Health professions education has a love for buzzwords. One of the most persistent, and arguably misleading, is “competency-based medical education” (CBME). It sounds progressive, rigorous, and student-centered (Boyd et al., 2015). However, the first question that comes to mind is “Did we graduate incompetent physicians before this movement?” And, if we’re being honest, what we call CBME today is not truly competency-based.
So, what is competency-based medical education? According to Frank et al. (2010), competency-based education in medicine can be defined as “an educational approach that organizes the curriculum around defined competencies—observable abilities that integrate knowledge, skills, and attitudes—emphasizing outcomes rather than processes, and allowing learners to progress upon demonstration of competence rather than fixed time [Italics added for emphasis]”. The key element here is flexibility: in a true CBME system, time becomes a variable, and learners advance when they demonstrate mastery, not when the calendar dictates.
In the current U.S. system of health professions education, time is fixed, regardless of how quickly learners master core competencies. Residents complete training in fixed durations—three years for internal medicine, five for surgery—with advancement (and the funding of many of the slots) tied to time-based milestones, not individual proficiency. Even if a resident demonstrates competence in all required entrustable professional activities (EPAs) by year two, they cannot graduate early. Conversely, if a learner struggles, extensions are rare and often stigmatized. So can we truly say this is competency-based?
This time-based rigidity means that while competencies inform curricula, assessments, and evaluations, they do not govern progression. What we have then is competency-informed education. This isn’t just semantics; it’s about intellectual honesty. Calling our system “competency-based” implies a level of flexibility and learner-centeredness that we haven’t achieved. It sets expectations we don’t meet. And it undermines the very definition of competence.
Language shapes policy. It influences accreditation standards, curriculum design, and public perception. If we want to be taken seriously as educators and reformers, we need to be precise. We should call our current model what it is: competency-informed medical education.
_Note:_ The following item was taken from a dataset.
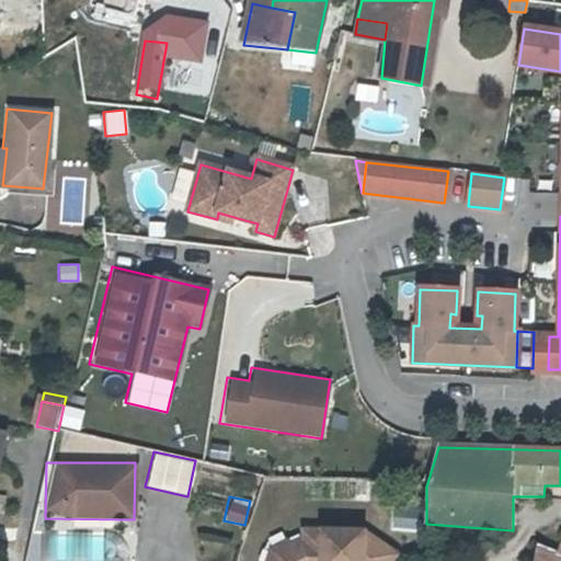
[(391,560),(396,556),(363,533),(304,531),(302,541),(289,548),(275,553),(273,560),(391,560)]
That term acknowledges the value of competencies without pretending we’ve restructured the entire system around them.
So what would it take to move from competency-informed to competency-based? We need to create flexible pathways, modular curricula, and assessment systems that allow learners to progress when they’re ready. This would take resources, which are often not available, and significant changes to the “rules” of accreditation and the funding underlying the processes. So until then, maybe we should stop using a term that doesn’t reflect reality.
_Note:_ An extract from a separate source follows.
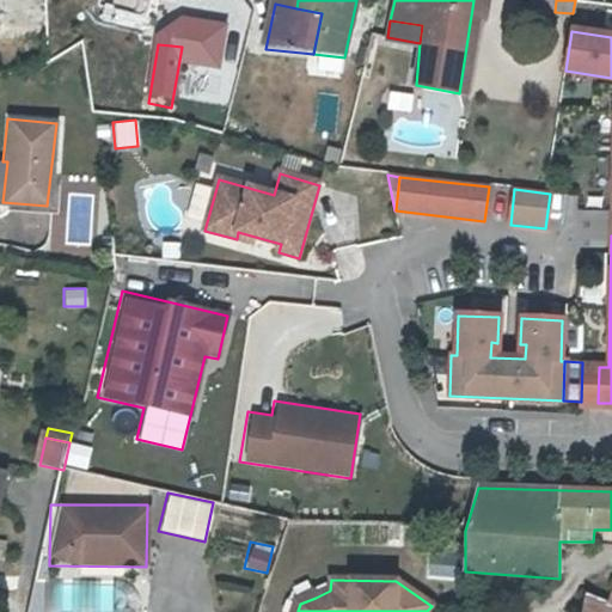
[(298,611),(300,604),(316,598),(313,592),(295,600),(291,611),(298,611)]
What do you think? Here are some questions to ponder:
- What barriers—cultural, logistical, economic, or regulatory—prevent us from implementing truly time-variable education in medical training?
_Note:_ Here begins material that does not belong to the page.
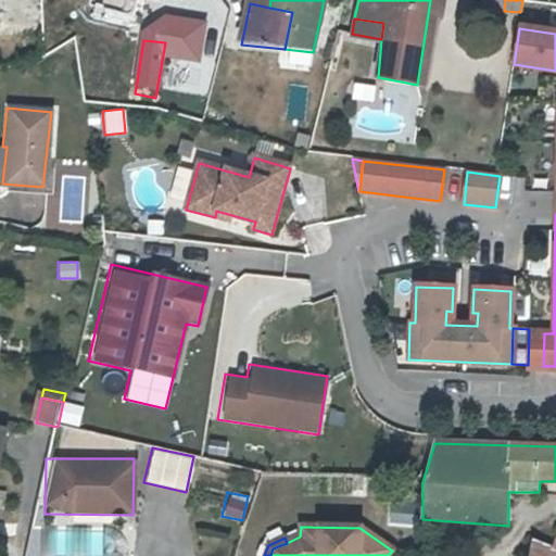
[(527,555),(555,555),(555,538),(552,547),(531,541),(527,555)]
- Are we unintentionally misleading stakeholders (students, faculty, accreditors, the public) by using the term “competency-based” inaccurately?
- What would it take—structurally and philosophically—for medical education to become truly competency-based rather than competency-informed?
References
Boyd VA, Whitehead CR, Thille P, Ginsburg S, Brydges R, Kuper A. Competency-based medical education: the discourse of infallibility. Med Educ 2018; 52: 45-57. https://doi.org/10.1111/medu.13467
Frank JR, Mungroo R, Ahmad Y, Wang M, De Rossi S, Horsley T. (2010). Toward a definition of competency-based education in medicine: a systematic review of published definitions. Med Teach 2010; 32(8): 631–637. https://doi.org/10.3109/0142159X.2010.500898
Author: Gary L. Beck Dallaghan, Ph.D.; Alliance for Clinical Education
Deb Simpson says:Reply
September 16, 2025 at 1:42 pm
So agreed and like the competency informed approach. As our medical education and clinical infrastructure are not designed for CBTV ME (Competency based time variable med ed). Logistics probably easier with basic science – but adding/deleting folks from a clinical team as they achieve (don’t) competence – coordinators/faculty well-being at stake as is any semblance of learner continuity. Perhaps should think about “role changes” within our existing structure – could a M3 stay on a rotation but shift to being more a “sub intern”. Assume more of a teaching role. Just listened to “One Click at a Time” with Karim Hanna as the guest that discussed AI, residency training, love and science. Hummm – we are really going to have to think about competencies and associated EPA’s as ambient scribes and clinical dx assistant AI tools shift to becoming not the “side kick” but able to proscribe! Thanks for raising this!
Dr Larrie Greenberg says:Reply
September 18, 2025 at 3:59 pm
I would argue that with what appears to be minimal observations of trainees in this country, how would we ever know if someone attains EPAs and competency? The system is flawed and instructing faculty how top observe trainees in a way that will not prolong their already long day is key (see Baumgartner, Greenberg and Blatt MedEdPORTAL 2021.) And training senior residents and faculty how to do this is also important. Just my observations over 50 years!!!